Other interesting data points from the quarter include:
- Cloud, alliance partner, and subscription revenue was 40%, compared to 30% last year at the same time. This includes the revenue from the RingCentral partnership, which I predicted would be strong from RingCentral’s results. Also, several Avaya partners told me that they had a record quarter with Avaya Cloud Office.
- Avaya added 1,700 new customers. Many Avaya watchers have claimed that Avaya is making its numbers by only churning its base, which is not sustainable. However, the company continues to add thousands of new customers every quarter.
- 95% of OneCloud ARR came from customers generating more than $100,000 in ARR, highlighting the skew to large enterprise for Avaya.
- 60% of OneCloud ARR came from contact center customers. This is important as it highlights the company remains one of the premier vendors in this space.
- Of the deals this quarter, 100 had a total contract value of greater than $1 million, 19 > $5 million, and three > $10 million.
- Revenue from software and subscriptions was 88% versus 89% a year ago. I would expect Avaya to stay in this range for the near future.
Avaya also
announced the acquisition of CTIntegrations, a small, specialized contact center software development and systems integration company in Austin, TX. The company provides a cloud-native, modernized platform for developers to quickly add digital contact center capabilities, which should complement Avaya’s OneCloud CCaaS platform.
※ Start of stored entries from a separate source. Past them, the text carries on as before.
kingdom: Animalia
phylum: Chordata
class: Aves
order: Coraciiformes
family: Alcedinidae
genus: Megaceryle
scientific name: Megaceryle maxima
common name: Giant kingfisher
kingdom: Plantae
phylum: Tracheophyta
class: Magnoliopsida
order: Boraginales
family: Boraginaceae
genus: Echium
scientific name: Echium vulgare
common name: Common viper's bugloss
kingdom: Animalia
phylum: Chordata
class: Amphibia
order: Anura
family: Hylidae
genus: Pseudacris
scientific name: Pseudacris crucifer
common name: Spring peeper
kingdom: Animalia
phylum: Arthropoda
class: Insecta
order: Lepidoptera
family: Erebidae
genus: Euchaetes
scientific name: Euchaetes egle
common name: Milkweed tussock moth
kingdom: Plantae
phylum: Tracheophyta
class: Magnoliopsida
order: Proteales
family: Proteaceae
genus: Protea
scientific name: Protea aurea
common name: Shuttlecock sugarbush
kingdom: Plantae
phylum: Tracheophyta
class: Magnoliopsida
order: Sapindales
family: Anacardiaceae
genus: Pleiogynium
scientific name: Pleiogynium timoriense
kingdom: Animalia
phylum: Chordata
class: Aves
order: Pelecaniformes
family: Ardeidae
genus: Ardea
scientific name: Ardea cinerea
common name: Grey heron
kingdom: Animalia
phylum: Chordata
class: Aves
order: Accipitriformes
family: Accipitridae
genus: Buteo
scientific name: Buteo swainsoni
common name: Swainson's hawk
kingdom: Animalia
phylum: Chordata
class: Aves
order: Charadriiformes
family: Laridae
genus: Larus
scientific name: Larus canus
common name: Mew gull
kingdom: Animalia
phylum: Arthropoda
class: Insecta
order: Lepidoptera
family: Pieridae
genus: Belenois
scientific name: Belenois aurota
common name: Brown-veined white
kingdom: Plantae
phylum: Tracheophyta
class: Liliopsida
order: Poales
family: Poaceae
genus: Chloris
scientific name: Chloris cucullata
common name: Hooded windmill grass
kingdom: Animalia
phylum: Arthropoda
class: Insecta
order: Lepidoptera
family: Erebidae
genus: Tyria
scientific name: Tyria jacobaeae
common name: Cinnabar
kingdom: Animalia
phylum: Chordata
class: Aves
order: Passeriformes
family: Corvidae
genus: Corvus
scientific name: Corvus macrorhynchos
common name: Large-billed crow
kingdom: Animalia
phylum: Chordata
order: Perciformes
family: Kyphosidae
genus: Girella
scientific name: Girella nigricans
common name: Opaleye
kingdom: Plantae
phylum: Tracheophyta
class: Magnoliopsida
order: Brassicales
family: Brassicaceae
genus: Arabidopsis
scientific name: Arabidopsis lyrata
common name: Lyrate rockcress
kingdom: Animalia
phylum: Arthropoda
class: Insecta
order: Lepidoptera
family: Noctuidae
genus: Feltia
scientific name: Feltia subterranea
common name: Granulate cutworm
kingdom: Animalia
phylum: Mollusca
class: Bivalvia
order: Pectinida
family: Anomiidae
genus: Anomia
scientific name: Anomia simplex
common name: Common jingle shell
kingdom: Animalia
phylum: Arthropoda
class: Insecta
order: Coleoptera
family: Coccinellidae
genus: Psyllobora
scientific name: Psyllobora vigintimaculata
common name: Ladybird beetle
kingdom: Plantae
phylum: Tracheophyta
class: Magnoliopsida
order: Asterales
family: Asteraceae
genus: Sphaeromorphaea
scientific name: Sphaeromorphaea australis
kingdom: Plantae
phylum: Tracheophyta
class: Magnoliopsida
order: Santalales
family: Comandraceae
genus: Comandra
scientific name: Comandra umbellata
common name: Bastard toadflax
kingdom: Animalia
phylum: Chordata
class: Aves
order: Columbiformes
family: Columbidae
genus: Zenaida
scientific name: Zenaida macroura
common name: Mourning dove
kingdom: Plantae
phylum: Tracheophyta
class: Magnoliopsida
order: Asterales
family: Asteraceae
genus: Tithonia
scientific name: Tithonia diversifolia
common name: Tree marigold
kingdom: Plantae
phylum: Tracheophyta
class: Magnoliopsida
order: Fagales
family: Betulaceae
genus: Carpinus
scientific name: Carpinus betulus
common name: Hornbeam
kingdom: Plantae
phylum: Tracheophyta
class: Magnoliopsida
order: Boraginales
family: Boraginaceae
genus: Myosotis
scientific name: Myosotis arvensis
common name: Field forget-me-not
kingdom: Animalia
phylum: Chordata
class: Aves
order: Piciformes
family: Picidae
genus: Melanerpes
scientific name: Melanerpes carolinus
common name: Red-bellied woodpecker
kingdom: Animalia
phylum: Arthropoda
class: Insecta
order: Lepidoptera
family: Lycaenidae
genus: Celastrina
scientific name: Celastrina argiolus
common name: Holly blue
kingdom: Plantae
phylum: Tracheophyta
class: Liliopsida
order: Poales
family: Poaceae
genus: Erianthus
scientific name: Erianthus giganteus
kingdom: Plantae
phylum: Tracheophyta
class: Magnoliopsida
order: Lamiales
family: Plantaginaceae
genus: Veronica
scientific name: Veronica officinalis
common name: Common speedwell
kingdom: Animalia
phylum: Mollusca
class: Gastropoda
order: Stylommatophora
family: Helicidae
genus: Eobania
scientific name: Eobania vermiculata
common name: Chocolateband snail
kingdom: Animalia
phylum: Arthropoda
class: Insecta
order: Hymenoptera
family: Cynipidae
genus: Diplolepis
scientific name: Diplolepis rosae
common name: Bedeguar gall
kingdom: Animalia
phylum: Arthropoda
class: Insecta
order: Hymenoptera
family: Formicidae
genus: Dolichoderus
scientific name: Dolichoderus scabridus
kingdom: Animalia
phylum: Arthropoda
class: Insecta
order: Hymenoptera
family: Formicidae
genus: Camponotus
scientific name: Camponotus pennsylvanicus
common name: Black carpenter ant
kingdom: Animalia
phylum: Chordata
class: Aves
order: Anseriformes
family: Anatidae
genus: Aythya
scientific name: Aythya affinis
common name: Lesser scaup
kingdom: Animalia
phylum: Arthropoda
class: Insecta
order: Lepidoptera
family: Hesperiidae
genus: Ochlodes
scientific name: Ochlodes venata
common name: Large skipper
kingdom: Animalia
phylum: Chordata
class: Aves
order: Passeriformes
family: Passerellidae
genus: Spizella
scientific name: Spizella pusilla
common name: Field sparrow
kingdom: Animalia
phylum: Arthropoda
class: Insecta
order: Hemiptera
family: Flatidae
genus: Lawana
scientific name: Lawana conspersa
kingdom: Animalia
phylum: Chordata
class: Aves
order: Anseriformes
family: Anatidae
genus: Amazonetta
While the 2% growth doesn’t seem as impressive as some of Avaya’s SaaS-only peers, it’s important to understand the differences in the business. Just a few years ago, Avaya was a legacy aircraft carrier; some industry watchers thought it would be impossible to turn around, particularly as a publicly traded company. Through a lot of hard work and patience, Avaya is finally trending in the right direction. In fact, this is the first time in 14 years that the company has shown YoY revenue growth, and that’s a notable achievement. CEO Jim Chirico could have set his sights on the short-term goal of making the current quarter look as good as possible, but that sets the company up for long-term failure. Instead, Avaya chose to keep its eye on the long-term goal of building a subscription business and going through the pain of giving up now revenue for future success.
Also, it’s important to understand the complexity of Avaya’s customer base. It provides communications technology to the biggest of the big — most of the world’s top banks, hospitals, governments, airlines, schools, and other major enterprises. Modernizing a 30,000-person contact center is a much different task than a 300-person one. Large enterprises not only need a product that addresses their regulatory, customization, training, migration plans, and other needs, but they also need a strong global partner base. The large enterprise segment of the market doesn’t move as fast as small businesses, as any problems with the migration can lead to tens of millions of dollars being lost.
Overall, Avaya delivered a quarter that put up solid numbers and builds on its momentum. A business as complex as Avaya can’t pivot on a dime, but it does appear the company is heading in the right direction.